June 24, 2018
by Dennis Hamm, S.J.
Creighton University's Department of Theology
click here for photo and information about the writer

Solemnity of the Nativity of Saint John the Baptist - Mass during the Day
Lectionary: 587

Isaiah 49:1-6
Psalm 139:1b-3, 13-14ab, 14c-15
Acts 13:22-26
Luke 1:57-66, 80

Praying Ordinary Time

Weekly Guide for Daily Prayer

Praying the Psalms

The mere mention of John the Baptist calls to mind the iconic image of John standing in the River Jordan immersing Jesus in the water. But wait! That wonderful moment has a feast of its own: The Baptism of the Lord! Today’s feast is about something else — not John’s baptizing of Jesus but John’s own birth. This feast celebrates a life that starts small but eventually, by way of God’s loving initiatives and the free response of persons, emerges as one of the key figures in sacred history. So, to celebrate this special life, the church has drawn on a key Servant song from the scroll of Isaiah, then the great Psalm about being nurtured in the womb, then a summary of the good news of God’s mercy from Peter in Acts, and finally the celebration of John’s birth in Luke’s gospel. Taken together, this collection can be a powerful meditation on the mystery of vocation — John’s, and eventually ours.

Isaiah’s song about the Servant speaks of God’s forming him for a mission with worldwide consequences — first to restore the scattered tribes of Israel, and then, as Israel, to be a light to all the nations. We recognize that prophecy to be fulfilled ultimately in the person, words and work of Jesus, and furthered in the life and mission of the church — including us.

The verses from Psalm 139 echo Isaiah’s language in a song of gratitude, which proclaims in wonder, “I was fashioned in the depths of the earth” – a powerful metaphor for the mysterious, hidden fertility of the psalmist’s mother (“You knit me in my mother’s womb”). What a perfect reading to celebrate the healing of Elizabeth’s infertility, whose fruit was baby John.

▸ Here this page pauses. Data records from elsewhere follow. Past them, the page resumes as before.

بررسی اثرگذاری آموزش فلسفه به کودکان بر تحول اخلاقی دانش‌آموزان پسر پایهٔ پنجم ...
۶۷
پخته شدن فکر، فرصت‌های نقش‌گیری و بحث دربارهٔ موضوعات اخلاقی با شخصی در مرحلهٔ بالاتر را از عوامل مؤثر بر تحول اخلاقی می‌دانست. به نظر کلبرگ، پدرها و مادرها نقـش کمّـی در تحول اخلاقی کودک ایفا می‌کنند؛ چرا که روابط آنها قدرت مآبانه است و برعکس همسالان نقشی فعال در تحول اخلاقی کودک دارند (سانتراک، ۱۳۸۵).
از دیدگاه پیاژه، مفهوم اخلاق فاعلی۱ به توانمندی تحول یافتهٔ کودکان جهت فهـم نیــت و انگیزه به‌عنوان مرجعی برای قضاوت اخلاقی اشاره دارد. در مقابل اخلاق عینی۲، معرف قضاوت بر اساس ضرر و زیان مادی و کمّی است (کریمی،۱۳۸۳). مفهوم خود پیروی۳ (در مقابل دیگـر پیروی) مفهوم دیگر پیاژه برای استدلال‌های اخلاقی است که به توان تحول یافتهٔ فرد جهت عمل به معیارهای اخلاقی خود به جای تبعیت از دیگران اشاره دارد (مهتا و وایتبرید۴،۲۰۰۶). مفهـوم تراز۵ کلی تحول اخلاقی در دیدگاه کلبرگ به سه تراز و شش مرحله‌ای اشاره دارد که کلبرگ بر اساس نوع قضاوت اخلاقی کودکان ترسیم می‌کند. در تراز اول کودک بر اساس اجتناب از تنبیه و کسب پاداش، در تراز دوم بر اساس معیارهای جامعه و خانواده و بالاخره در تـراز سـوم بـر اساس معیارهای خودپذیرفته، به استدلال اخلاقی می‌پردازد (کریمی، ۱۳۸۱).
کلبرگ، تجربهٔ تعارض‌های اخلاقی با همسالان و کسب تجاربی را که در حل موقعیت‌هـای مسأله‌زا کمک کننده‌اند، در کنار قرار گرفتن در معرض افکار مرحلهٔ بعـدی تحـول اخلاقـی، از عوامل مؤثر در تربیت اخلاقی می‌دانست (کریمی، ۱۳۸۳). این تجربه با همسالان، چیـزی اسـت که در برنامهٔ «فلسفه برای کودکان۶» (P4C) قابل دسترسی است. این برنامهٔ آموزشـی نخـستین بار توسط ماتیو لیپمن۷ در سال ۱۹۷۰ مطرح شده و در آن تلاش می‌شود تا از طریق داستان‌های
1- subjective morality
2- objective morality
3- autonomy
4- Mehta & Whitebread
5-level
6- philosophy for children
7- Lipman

Luke’s presentation of Peter’s speech in the synagogue of Pisidia (Acts 13) celebrates John’s special place in God’s fulfillment of the promises made to both David and Abraham. Through John, God had prepared Israel to receive the surprising news that the long-awaited Anointed One of Israel turned out to be the rejected prophet, Jesus of Nazareth, raised to transformed life by the Father.

Finally, Luke’s account of the circumcision and naming of Elizabeth’s and Zechariah’s child, who was so unexpectedly and appropriately named Iōannēs (Greek for the Hebrew Johanan, “God shows mercy”). His simple presence is the very expression of God’s merciful intervention in a situation of sterility (not only biological but social), and begins the fulfillment of Israel’s long-held nurtured hope. Zechariah’s Benedictus (vv. 68-79) spells all this out. The Lectionary saves that for another day, but it does supply the final verse of the passage: “The child grew and became strong in spirit, and he was in the desert until the day of his manifestation to Israel.” God continues the growth that he began in Elizabeth’s sterile womb. Taken together and pondered prayerfully, these remarkable Scripture passages can help us all marvel at how each of us can recognize the graceful interplay of God’s loving initiatives and the opportunities for free response that make up our own emerging stories of vocation, no matter how sterile they may sometimes seem.